Monday, December 12, 2011

Stop DOING you moron!

Inside me there is a voice right from the time I spring up from bed in the morning. It constantly tells me what I should be doing next. One after another, I create Karma in a day, across a week and over years. Do, Do and Do. Do something all the time.

Why is this constant penchant for Doing something or the other? This thought came to me strongly when I was meditating today. Unlike today, the other days when I meditate, I do some surya namaskarams, I become impatient because a thought came to me about a person I deal in office to whom I should have sent a email. Then I invariably hurry up my yoga and meditation - not a possibility when such "Do this" thought come to me.

So today I was contemplating on this question suddenly. I asked myself, who am I if Iam not doing any of this? Its pretty blank. The reason why Iam maniacally driven into "do something" is because I dont want to feel this blank. More because I dont know what it is. And no one around me seem to be visibly doing less. They all do more and they seem to do all the time something.

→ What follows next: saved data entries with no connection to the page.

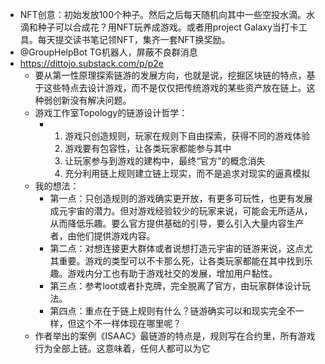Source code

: - NFT创意：初始发放100个种子。然后之后每天随机向其中一些空投水滴。水滴和种子可以合成花？用NFT玩养成游戏。或者用project Galaxy当打卡工具。每天提交读书笔记领NFT，集齐一套NFT换奖励。
- @GroupHelpBot TG机器人，屏蔽不良群消息
- https://dittojo.substack.com/p/p2e
	- 要从第一性原理探索链游的发展方向，也就是说，挖掘区块链的特点，基于这些特点去设计游戏，而不是仅仅把传统游戏的某些资产放在链上。这种弱创新没有解决问题。
	- 游戏工作室Topology的链游设计哲学：
		- 1. 游戏只创造规则，玩家在规则下自由探索，获得不同的游戏体验
		  2. 游戏要有包容性，让各类玩家都能参与其中
		  3. 让玩家参与到游戏的建构中，最终“官方”的概念消失
		  4. 充分利用链上规则建立链上现实，而不是追求对现实的逼真模拟
	- 我的想法：
		- 第一点：只创造规则的游戏确实更开放，有更多可玩性，也更有发展成元宇宙的潜力。但对游戏经验较少的玩家来说，可能会无所适从，从而降低乐趣。要么官方提供基础的引导，要么引入大量内容生产者，由他们提供游戏内容。
		- 第二点：对想连接更大群体或者说想打造元宇宙的链游来说，这点尤其重要。游戏的类型可以不卡那么死，让各类玩家都能在其中找到乐趣。游戏内分工也有助于游戏社交的发展，增加用户黏性。
		- 第三点：参考loot或者扑克牌，完全脱离了官方，由玩家群体设计玩法。
		- 第四点：重点在于链上规则有什么？链游确实可以和现实完全不一样，但这个不一样体现在哪里呢？
	- 作者举出的案例《ISAAC》最链游的特点是，规则写在合约里，所有游戏行为全部上链。这意味着，任何人都可以为它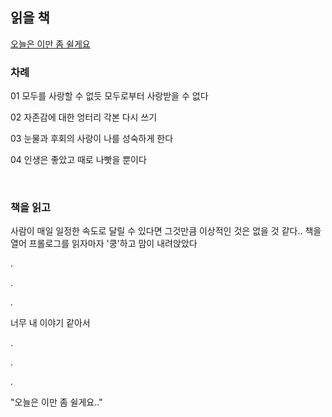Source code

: 
## 읽을 책 

[오늘은 이만 좀 쉴게요](http://www.kyobobook.co.kr/product/detailViewKor.laf?mallGb=KOR&ejkGb=KOR&barcode=9791162141786)


### 차례

01 모두를 사랑할 수 없듯 모두로부터 사랑받을 수 없다


02 자존감에 대한 엉터리 각본 다시 쓰기


03 눈물과 후회의 사랑이 나를 성숙하게 한다


04 인생은 좋았고 때로 나빳을 뿐이다

<br>

### 책을 읽고

사람이 매일 일정한 속도로 달릴 수 있다면 그것만큼 이상적인 것은 없을 것 같다..
책을 열어 프롤로그를 읽자마자 '쿵'하고 맘이 내려앉았다 

.

.

.

너무 내 이야기 같아서

.

.

.

"오늘은 이만 좀 쉴게요.." 

<br>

I feel in some sense the concept of 'time' is created within you when you "Do something". If you practice non-doing (How do you do that?) may be there is lot of time for obvious reasons. For example, come December and I have to plan on my vacation somewhere with my family. Then it creates a mountain of things to do before you go in a short span of time.

Why am I not fine as is? Why should I do something to know Iam there. Yes, the 'I' gets created and often grown by this doing. If I do nothing, then there is less of what I have created as myself in the view of this world. There is a craving in every one to show to the rest of the world some identity of him. All these seem to be intricately woven and entangled.

Drop the doing , you drop the I and you drop the misery you undergo. You have more time to watch and decide on what really gives you the pleasure in life and do that fully. Most of us are fortunately indirectly guided towards something worthy of doing. But this is very less and a large part is filled with rubbish.